# Vorliegender Text
Poroschenkos Äußerung bestätigte kein geringerer als der Nato-Generalsekretär Jens Stoltenberg, als er am 15. Oktober 2022 der Tagesschau ein Interview gab. Auf die ARD-Frage: „Wie würden Sie das Gleichgewicht zwischen der russischen und der ukrainischen Armee auf dem Schlachtfeld einschätzen?“ antwortete Stoltenberg: „Der Mut und die Entschlossenheit der Ukrainer ist viel höher als bei den russischen Streitkräften. Deren Moral ist niedriger. Hinzu kommt, dass die Ukrainer erfahrener sind. Denn seit 2014 haben Nato-Verbündete die ukrainischen Streitkräfte ausgebildet und ausgerüstet. Die ukrainischen Streitkräfte sind also viel besser ausgebildet, viel besser geführt viel besser ausgerüstet und viel größer als im Jahr 2014. Und das ist der Grund, warum die Ukraine jetzt in der Lage ist, sich auf ganz andere Weise zu wehren als 2014, als Russland zum ersten Mal einmarschierte und die Krim illegal annektierte.“
Und selbst nach dem Kriegsausbruch in der Ukraine stand Washington dem Frieden im Wege. Neuerlich gab der Ex-Bundeskanzler Gerhard Schröder am 23. Oktober 2023 ein Interview der Berliner Zeitung, in dem er behauptete, dass die ukrainischen Verhandlungspartner bei den Friedensgesprächen in Istanbul März/April 2022 den Frieden nicht besiegeln konnten, weil sie von Seiten der USA „nicht durften“. Damit hat Schröder freilich nur noch das Altbekannte bestätigt.3
Kurzum: Die Ukraine wurde vom Westen auf einen Krieg vorbereitet, wenn nicht gar gedrillt. Die Minsker Vereinbarungen dienten nämlich lediglich als Feigenblatt zur Vorbereitung auf einen Krieg zur „Befreiung“ (die ukrainische Lesart) bzw. „Wiederbesetzung“ (die Lesart der Aufständischen) von Donezk und Luhansk.
Als Blaupause für eine militärische Aktion der Ukraine diente dabei ein siegreicher Krieg des Aserbaidschans um Bergkarabach im Sept./Nov. 2020. Eine militärische Aktion plante die Ukraine bereits im Sommer 2021 durchzuführen. Allein der großangelegte Truppenaufmarsch Russlands im Frühjahr 2021 an der Grenze zur Ukraine, die vier Wochen dauerte, hat sie davon abgehalten.
Nach dem Motto: „Aufgeschoben heißt nicht aufgehoben“ begann bald darauf etwa ab Herbst 2021 ein massiver ukrainischer Truppenaufmarsch an der Demarkationslinie zwischen dem ukrainischen Kernland und den von Aufständischen kontrollierten Gebieten, was ein klarer Verstoß gegen die Minsker Vereinbarungen war.

# Aufgabe
Prüfen Sie, ob die Aussagen (a) bis (c) mit dem Text über den Krieg in der Ukraine übereinstimmen, und antworten Sie jeweils mit Ja oder Nein samt den entscheidenden Worten des Textes als wörtlichem Zitat. (a) Stoltenberg gab das Interview am 15. Oktober 2022 der Tagesschau. (b) Schröder gab sein Interview der Süddeutschen Zeitung. (c) Der russische Truppenaufmarsch im Frühjahr 2021 an der Grenze zur Ukraine dauerte sechs Wochen. Die Datensätze stammen aus einer anderen Quelle.

# Gespeicherte Dateneinträge

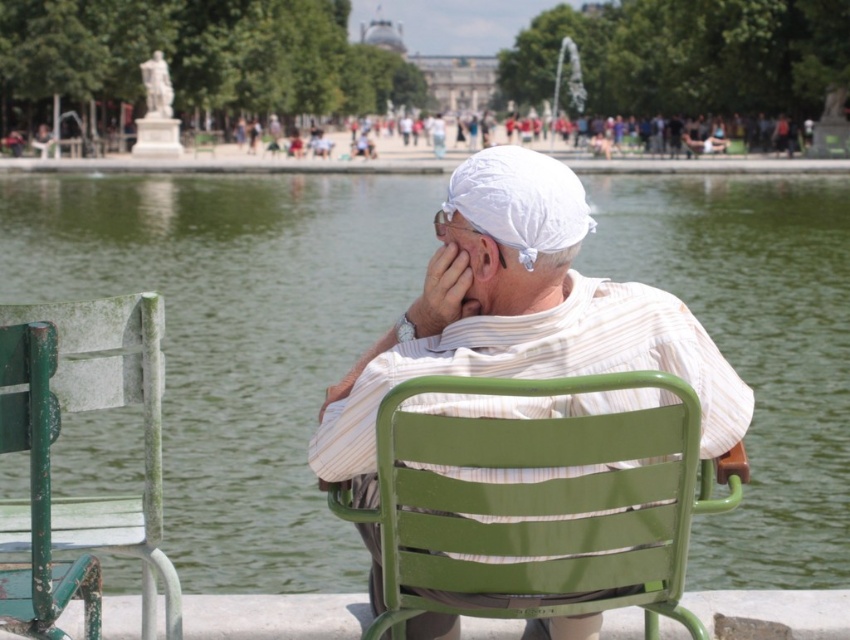
You are planning to place a new bench next to the green weathered wood chair at left and the green metal lake at center. Which object should the bench be placed closer to in order to ensure it fits better with the existing space?

The bench should be placed closer to the green metal lake at center because its width is greater than the green weathered wood chair at left, allowing for better spatial compatibility.

You are a visitor at the lake and want to place a 100 feet long floating dock between the green metal lake at center and the white cotton turban at center. Is there enough space to place the dock between them?

The distance between the green metal lake at center and the white cotton turban at center is 113.54 feet, which is greater than the 100 feet length of the dock. Therefore, there is enough space to place the dock between them.

You are standing at the point marked by the coordinates point (235, 337) in the image. What object is located exactly at this point?

The point (235, 337) marks the green metal lake at center.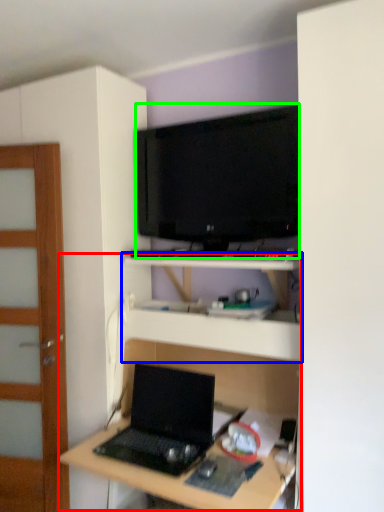
Question: Which object is positioned farthest from computer desk (highlighted by a red box)? Select from shelf (highlighted by a blue box) and television (highlighted by a green box).

Choices:
 (A) shelf
 (B) television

# Ergebnis
(a) Ja: „als er am 15. Oktober 2022 der Tagesschau ein Interview gab“
(b) Nein: „ein Interview der Berliner Zeitung“
(c) Nein: „die vier Wochen dauerte“